Por mais que o habitat da espécie esteja localizado a mais de
20 quilômetros da costa, trata-se de um ambiente com forte interferência
humana, com áreas de desmatamento para a produção agrícola e desequilíbrio do
ecossistema por conta dos animais domésticos e da própria ação dos residentes
da ilha, que eliminam as serpentes adultas. Já o nome Bothrops otavioi é uma
homenagem ao pesquisador do Butantan e fonte desta matéria, Otavio Marques, que
há anos dedica-se ao estudo e conservação das serpentes insulares brasileiras.
Jararaca-dos-franceses (Bothrops sazimai)

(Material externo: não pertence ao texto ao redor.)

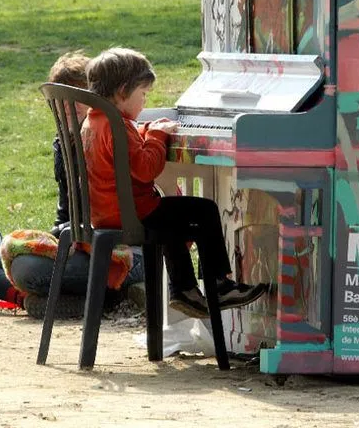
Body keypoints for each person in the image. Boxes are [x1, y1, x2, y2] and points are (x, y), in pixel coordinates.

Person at [82, 48, 266, 318]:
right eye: (142, 95)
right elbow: (146, 169)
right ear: (123, 92)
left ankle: (186, 291)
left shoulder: (96, 121)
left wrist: (146, 130)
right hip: (134, 214)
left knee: (173, 220)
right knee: (203, 211)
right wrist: (156, 136)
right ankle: (218, 285)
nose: (144, 102)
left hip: (107, 214)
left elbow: (124, 147)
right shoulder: (118, 127)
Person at [0, 51, 143, 319]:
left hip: (120, 251)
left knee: (27, 270)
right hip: (78, 242)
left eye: (78, 98)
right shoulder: (63, 144)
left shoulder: (111, 134)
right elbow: (66, 213)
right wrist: (56, 236)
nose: (70, 108)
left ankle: (74, 299)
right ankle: (35, 300)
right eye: (62, 102)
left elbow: (115, 213)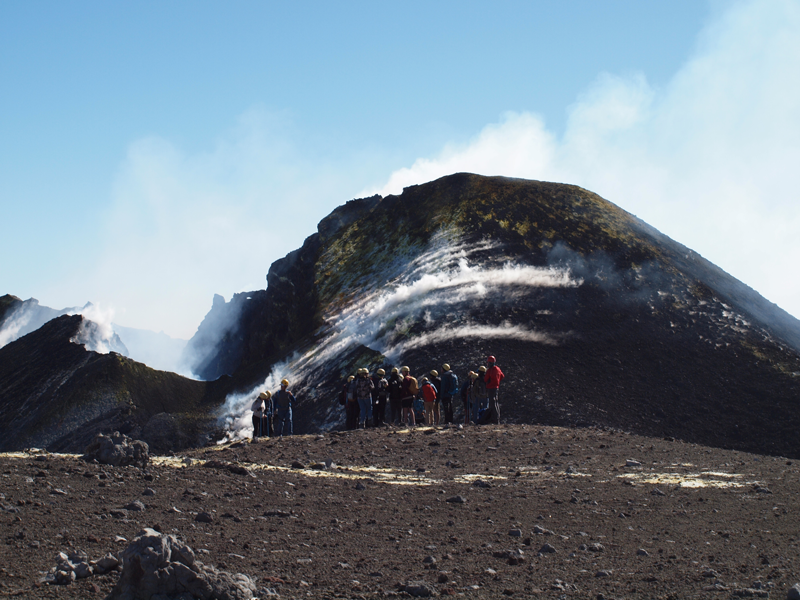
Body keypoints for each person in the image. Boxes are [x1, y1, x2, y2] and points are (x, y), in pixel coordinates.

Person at [484, 355, 505, 424]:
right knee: (496, 403)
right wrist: (497, 382)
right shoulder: (498, 369)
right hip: (496, 388)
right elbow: (502, 376)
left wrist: (490, 382)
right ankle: (496, 418)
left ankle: (494, 419)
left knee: (492, 403)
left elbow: (485, 379)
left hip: (491, 388)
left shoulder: (490, 370)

Nativa da Ilha dos Franceses, localizada a apenas 4
quilômetros da costa do Espírito Santo, a espécie foi descrita no ano de 2016,
e também possui pequeno porte, principalmente quando comparada à versão do
continente. Em relação às diferenças das jararacas insulares, os pesquisadores
destacam a cauda mais alongada, o menor comprimento da cabeça, o maior tamanho
dos olhos e a postura diferenciada na hora do bote. Alimenta-se principalmente
de lagartixas e centopeias, possui hábitos noturno e semi-arborícola.
Jararaca-da-moela
(Bothrops germanoi)
Última jararaca insular a ser identificada até o momento, é
endêmica da Ilha da Moela, a apenas 2 quilômetros da costa do Guarujá (SP).

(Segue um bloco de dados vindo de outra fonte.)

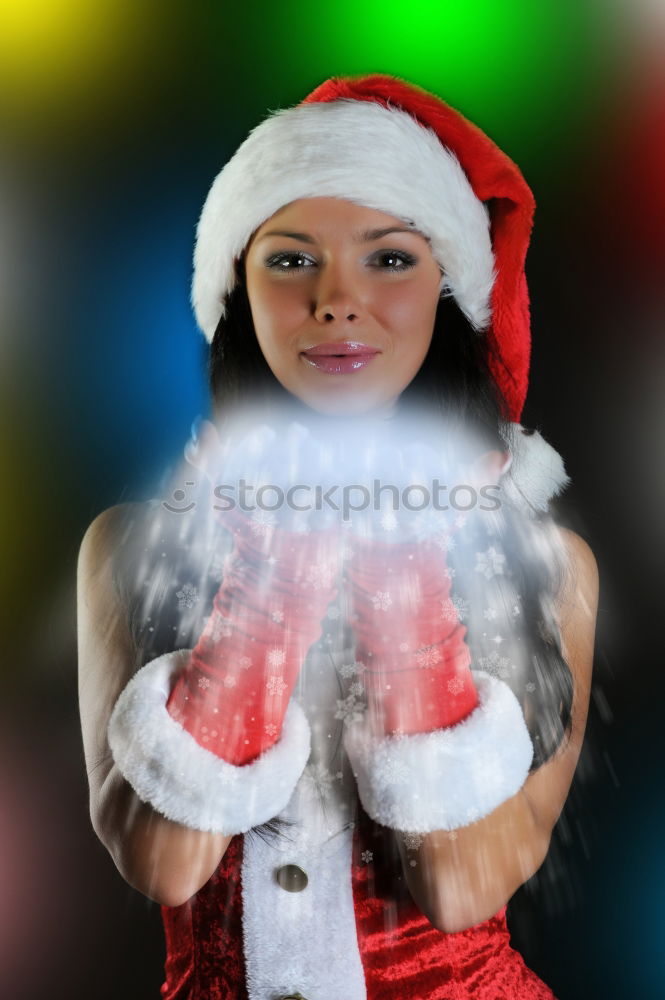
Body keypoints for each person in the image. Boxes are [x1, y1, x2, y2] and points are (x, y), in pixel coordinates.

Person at [77, 74, 599, 999]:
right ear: (238, 286)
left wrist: (403, 572)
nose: (336, 299)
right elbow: (162, 863)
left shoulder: (544, 566)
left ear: (447, 286)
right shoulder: (129, 546)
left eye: (390, 259)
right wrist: (275, 575)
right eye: (289, 260)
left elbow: (458, 883)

Possui coloração que varia entre cinza e marrom e tamanho máximo de 60
centímetros, alimentando-se de pequenos anfíbios. De acordo com as observações
dos cientistas, mais de duas dezenas de características morfológicas a
distinguem das outras jararacas insulares, sendo o tamanho menor da cabeça uma
das principais.
Batizada de Bothrops germanoi, a nova espécie é uma homenagem
a Valdir Germano, colaborador do Butantan que há mais de três décadas dedica-se
aos cuidados de inúmeras serpentes do instituto e um dos principais
especialistas na identificação de novas espécies.